━━━ Task inputs

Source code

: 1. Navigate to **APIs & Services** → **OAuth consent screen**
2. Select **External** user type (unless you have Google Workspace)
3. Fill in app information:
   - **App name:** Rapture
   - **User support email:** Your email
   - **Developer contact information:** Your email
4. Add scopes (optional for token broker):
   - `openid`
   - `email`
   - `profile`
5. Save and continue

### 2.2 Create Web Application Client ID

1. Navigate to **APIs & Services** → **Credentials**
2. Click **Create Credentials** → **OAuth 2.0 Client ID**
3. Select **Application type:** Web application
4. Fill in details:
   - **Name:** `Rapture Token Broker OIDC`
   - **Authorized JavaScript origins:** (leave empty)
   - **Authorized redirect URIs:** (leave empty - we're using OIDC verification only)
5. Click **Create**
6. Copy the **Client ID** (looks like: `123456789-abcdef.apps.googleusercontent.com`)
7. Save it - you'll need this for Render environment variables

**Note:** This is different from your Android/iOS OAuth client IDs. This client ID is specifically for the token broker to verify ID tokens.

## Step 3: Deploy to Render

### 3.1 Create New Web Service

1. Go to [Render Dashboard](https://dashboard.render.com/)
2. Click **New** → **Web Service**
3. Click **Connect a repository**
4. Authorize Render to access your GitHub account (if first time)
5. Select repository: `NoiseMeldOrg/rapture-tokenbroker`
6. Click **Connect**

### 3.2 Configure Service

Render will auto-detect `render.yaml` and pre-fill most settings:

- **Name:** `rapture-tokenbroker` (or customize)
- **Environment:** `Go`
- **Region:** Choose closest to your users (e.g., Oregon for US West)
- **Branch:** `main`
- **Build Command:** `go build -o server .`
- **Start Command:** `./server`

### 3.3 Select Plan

━━━━━━

• _Your instructions_:
For this exercise, transcribe all the records exactly.

• _Output for this exercise_:
Source code

: 1. Navigate to **APIs & Services** → **OAuth consent screen**
2. Select **External** user type (unless you have Google Workspace)
3. Fill in app information:
   - **App name:** Rapture
   - **User support email:** Your email
   - **Developer contact information:** Your email
4. Add scopes (optional for token broker):
   - `openid`
   - `email`
   - `profile`
5. Save and continue

### 2.2 Create Web Application Client ID

1. Navigate to **APIs & Services** → **Credentials**
2. Click **Create Credentials** → **OAuth 2.0 Client ID**
3. Select **Application type:** Web application
4. Fill in details:
   - **Name:** `Rapture Token Broker OIDC`
   - **Authorized JavaScript origins:** (leave empty)
   - **Authorized redirect URIs:** (leave empty - we're using OIDC verification only)
5. Click **Create**
6. Copy the **Client ID** (looks like: `123456789-abcdef.apps.googleusercontent.com`)
7. Save it - you'll need this for Render environment variables

**Note:** This is different from your Android/iOS OAuth client IDs. This client ID is specifically for the token broker to verify ID tokens.

## Step 3: Deploy to Render

### 3.1 Create New Web Service

1. Go to [Render Dashboard](https://dashboard.render.com/)
2. Click **New** → **Web Service**
3. Click **Connect a repository**
4. Authorize Render to access your GitHub account (if first time)
5. Select repository: `NoiseMeldOrg/rapture-tokenbroker`
6. Click **Connect**

### 3.2 Configure Service

Render will auto-detect `render.yaml` and pre-fill most settings:

- **Name:** `rapture-tokenbroker` (or customize)
- **Environment:** `Go`
- **Region:** Choose closest to your users (e.g., Oregon for US West)
- **Branch:** `main`
- **Build Command:** `go build -o server .`
- **Start Command:** `./server`

### 3.3 Select Plan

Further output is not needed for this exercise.